Arda son aylarda özel yaşamı ve ekranların sevilen genç yıldızı Sinem Kobal ile olan beraberliğiyle de basının gündeminde sık sık.
Ama ne oldu da Arda ve kasıkları son günlerde gündemin bu kadar üst sıralarına taşındı?
Aslında A Milli Takım’ın ve Galatasaray’ın kötü giden performansı mevcut tartışmaları ateşledi. Çünkü herkes Arda’ya bel bağlamıştı. O da sakatlandı. En çok ona ihtiyaç duyulurken sahada yoktu. Şimşekleri üzerine çekiverdi. Nasıl olurdu da kendisine bakmazdı? Bu Arda’ya yakışır mıydı?
Arda Turan’ın Almanya’da geçirdiği ameliyatın öncesinde ve sonrasında Galatasaray Spor Kulübü Sağlık Ekibince yapılan Arda’nın sağlık sorununa ilişkin birbirini tutmayan açıklamalar (önce ‘osteitis pubis’ dendi, sonra fıtık ameliyatı olduğu açıklandı), geçirdiği ameliyat sonrası basına yansıyan iddialara ilişkin hem Arda’nın ağlayarak yaptığı hem de Galatasaray Yönetimi’nin kulübün resmi sitesi üzerinden yaptığı, iletişim kazası olarak değerlendirilebilecek açıklamalar, bu genç futbol yıldızını gündemin üst sıralarına yerleştiriverdi.
Benim iletişimci burnum bu konuda farklı kokular alıyor.
Çünkü kim olursa olsun, bir kişi özel yaşamı ile bu kadar gündemin üst sıralarında yer alıyor ya da yer alması sağlanıyorsa, birileri bu konuda planlı bir çalışma yürütüyor demektir.
Nasıl olsa necip spor basını ve spor yorumcuları, magazin boyutu da olan bu konunun üzerine balıklama atlayacaktı. Zaten öyle de oldu. Yorumcular, ağdalı ağdalı televizyon ekranlarında ahkam kesmek, spor yazarları da çarşaf çarşaf yazmak için fırsatı kaçırmadılar.
Olan Arda’ya oldu. Her yıl on binlerce kişinin yakalandığı bir rahatsızlık atlattı ama sanki sadece o bu hastalığı yaşamış gibi hayatı didik didik edildi. Suçlandı.
Peki dikkatleri Arda’ya çekerek gündemden kim, neleri kaçırdı?
Hem Galatasaray hem de Türkiye Futbol Federasyonu yönetimi hakkında çok sayıda iddia ortaya atıldı son günlerde. Hepsini okuyor ya da televizyonda izliyoruz. Bunları burada sıralamayacağım. Spor gündemini takip eden zaten biliyor.
A Milli Takım ve Galatasaray’ın düşen performansı da bu iddiaları tetikliyor.
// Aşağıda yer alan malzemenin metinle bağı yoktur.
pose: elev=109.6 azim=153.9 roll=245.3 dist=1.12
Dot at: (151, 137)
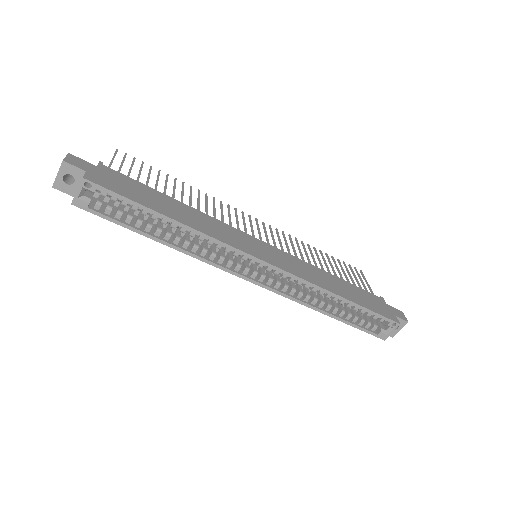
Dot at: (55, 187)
Guus Hiddink ve Frank Rijkaard’ın başarısız algılanmaları da bunda çarpan etkisi yaratıyor.
Baksanıza Ankara Büyükşehir Belediye Başkanı Melih Gökçek bile seğmen kıyafetini üzerine geçirip Türkiye Futbol Federasyonu’nu topa tutanlar arasına katıldı.
Milyar dolarların döndüğü bu sektörde, kamuoyu Arda’nın kasığı ile meşgulken birileri gizli bir gündem yürütüyor. Ama kimler ve neden?